Given problem
Recast every line of the rows below as a JSON list of strings, one string per line and none for blank lines. Omit the pictures from the list.

Source data

....

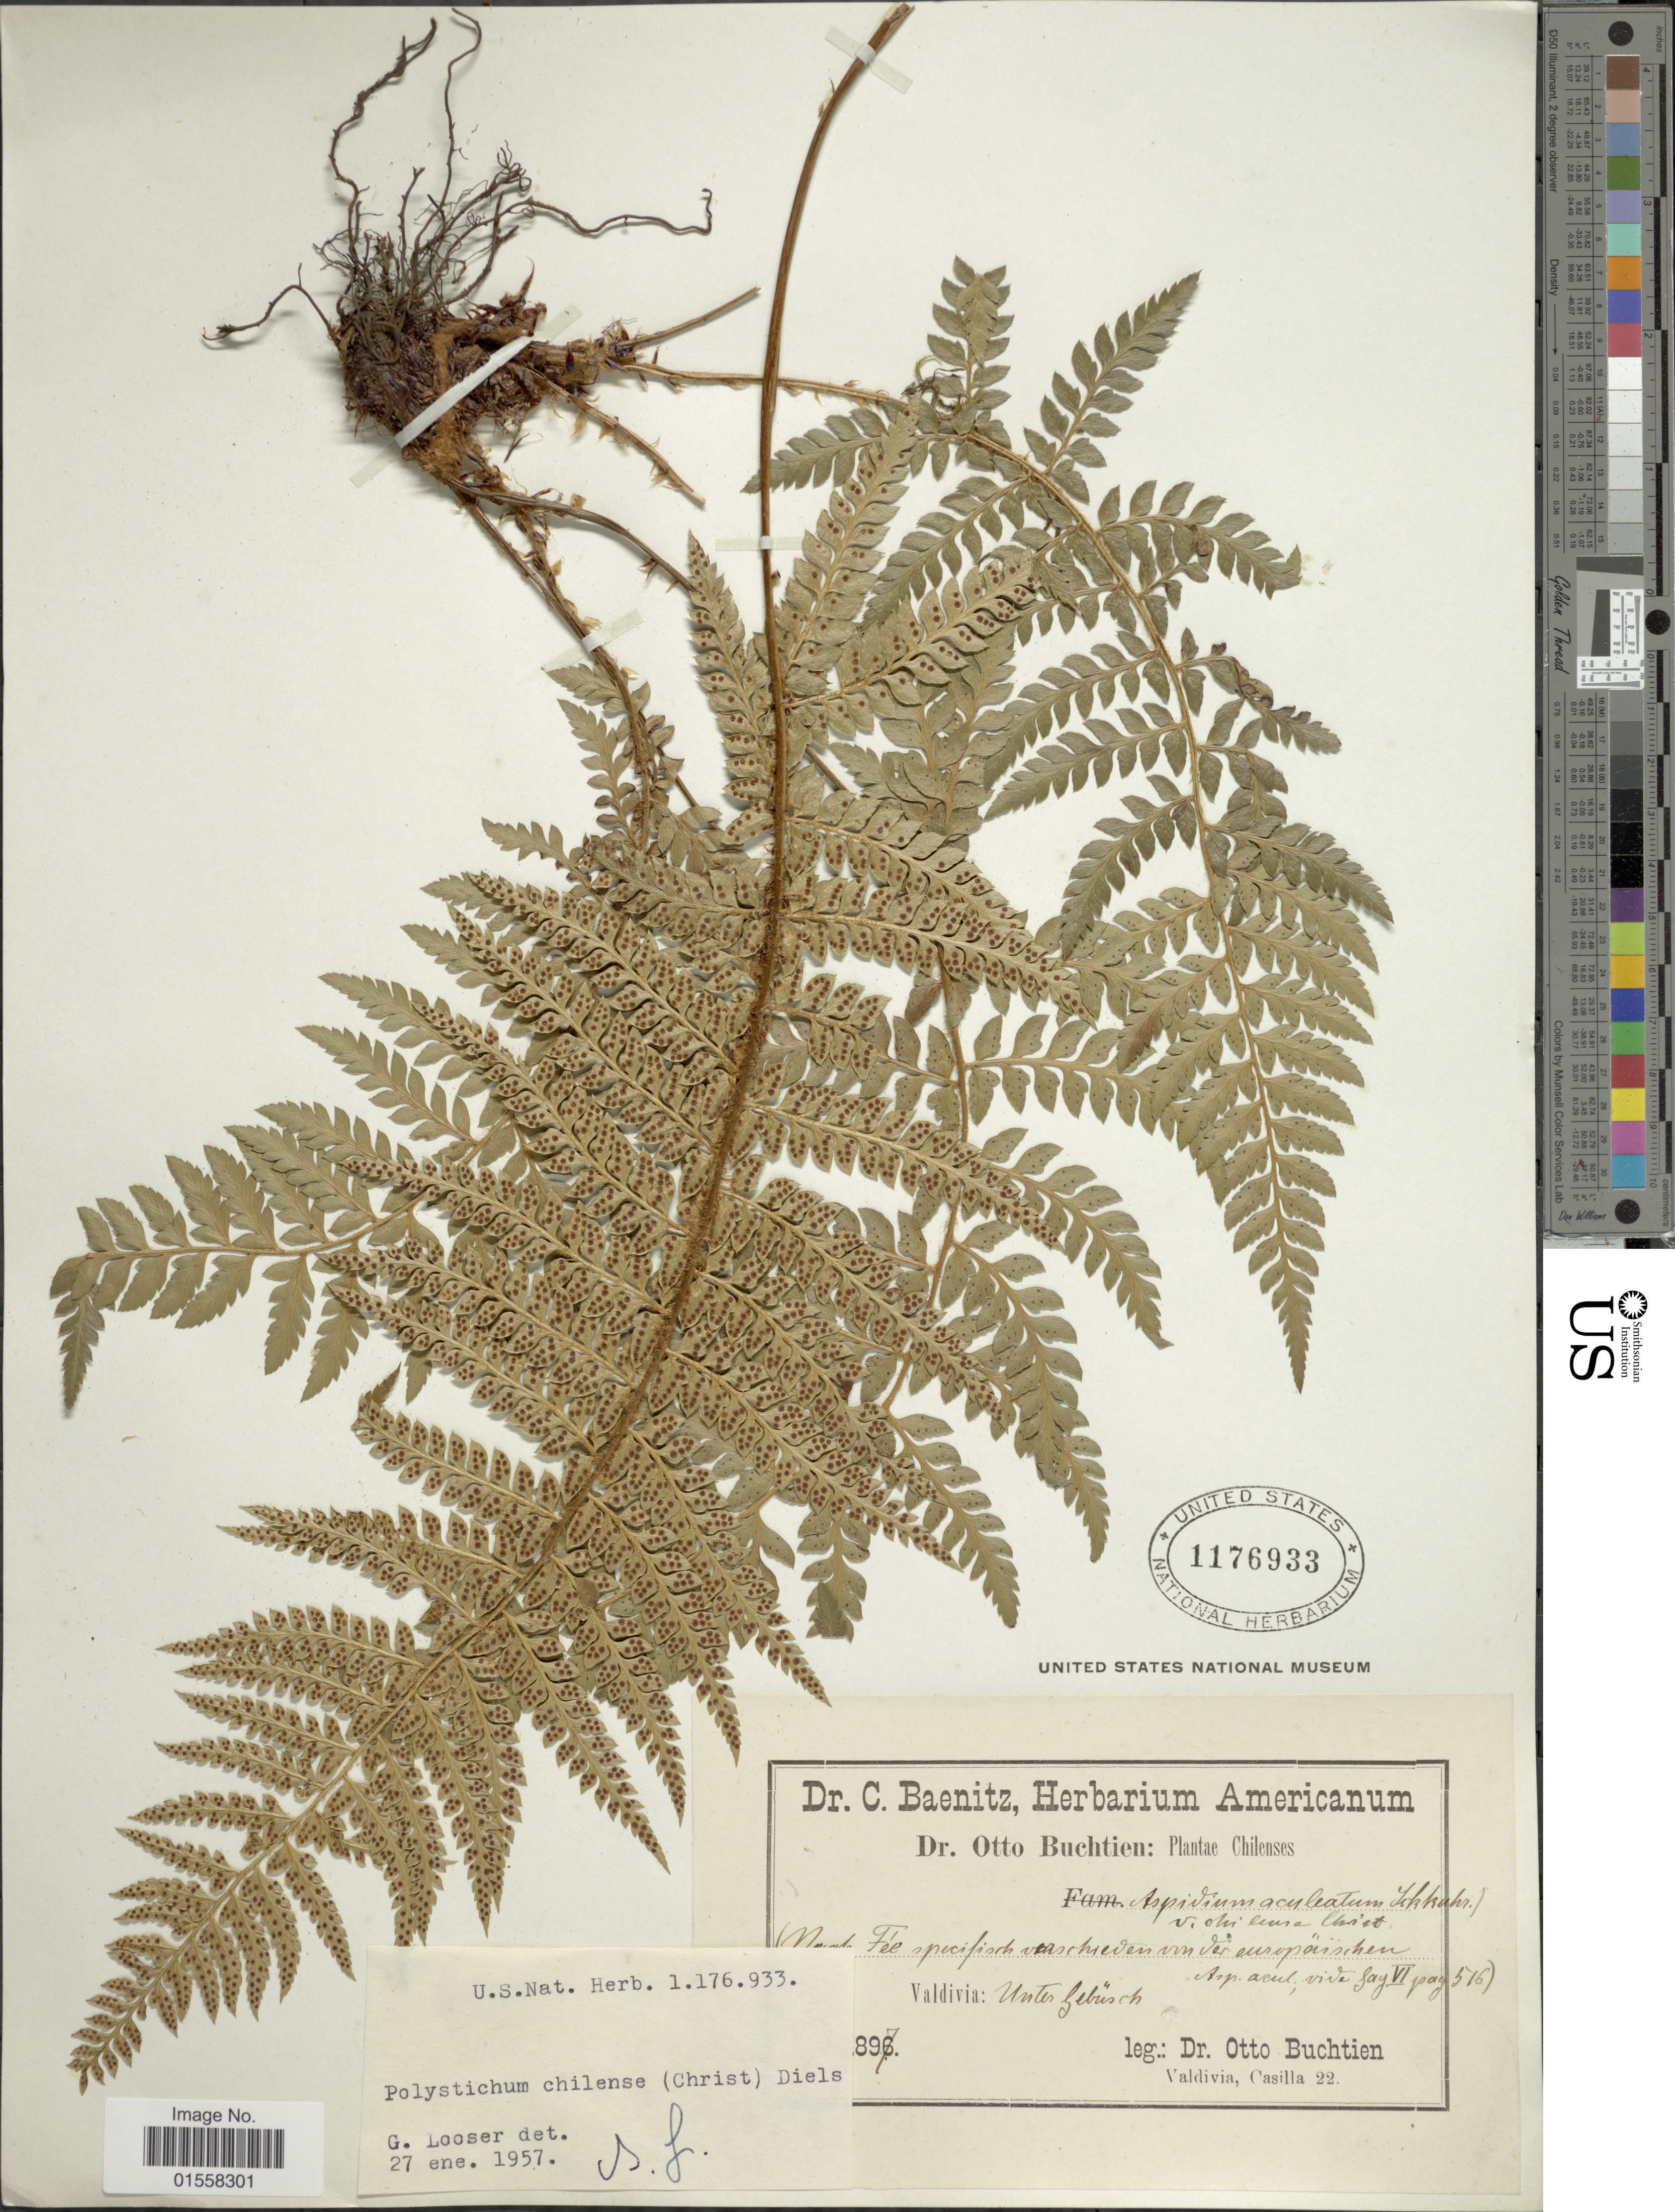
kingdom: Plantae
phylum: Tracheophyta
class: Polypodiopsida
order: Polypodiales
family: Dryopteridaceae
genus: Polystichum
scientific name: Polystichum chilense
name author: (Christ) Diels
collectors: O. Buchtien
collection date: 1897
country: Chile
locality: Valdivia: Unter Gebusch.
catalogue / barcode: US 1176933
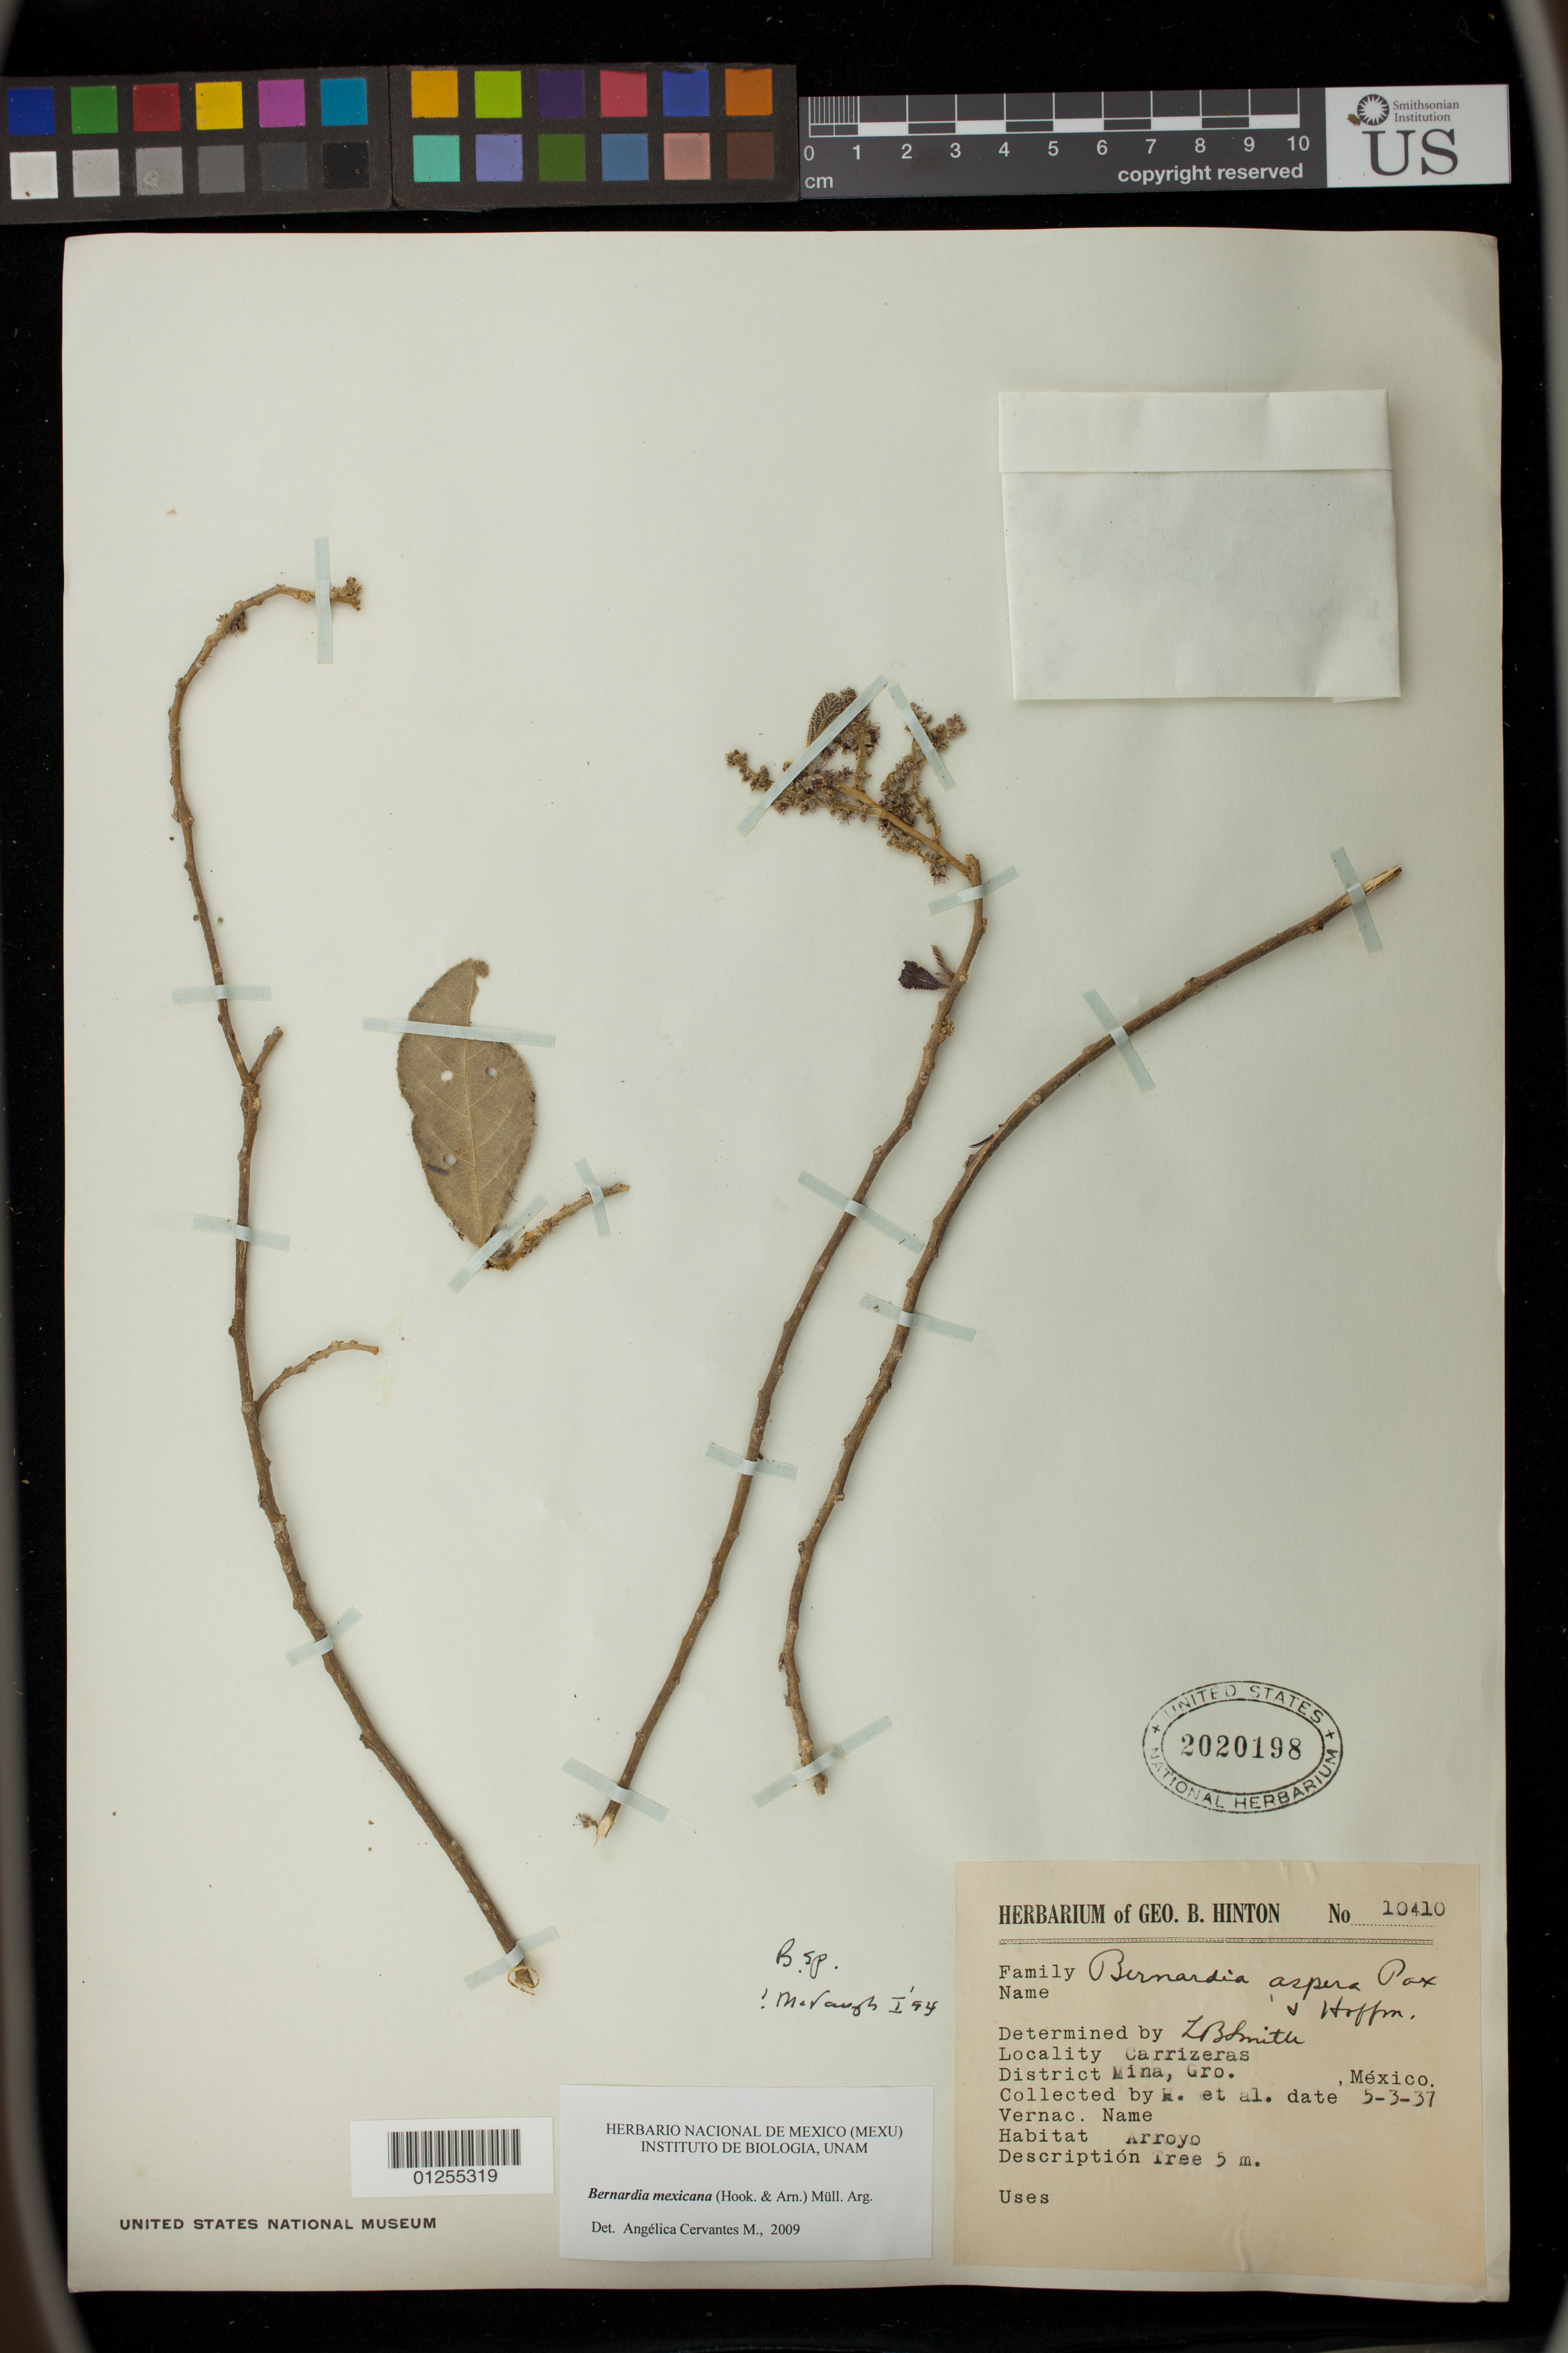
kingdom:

....

Solution to this task
[
  "kingdom: Plantae",
  "phylum: Tracheophyta",
  "class: Polypodiopsida",
  "order: Polypodiales",
  "family: Dryopteridaceae",
  "genus: Polystichum",
  "scientific name: Polystichum chilense",
  "name author: (Christ) Diels",
  "collectors: O. Buchtien",
  "collection date: 1897",
  "country: Chile",
  "locality: Valdivia: Unter Gebusch.",
  "catalogue / barcode: US 1176933",
  "kingdom:"
]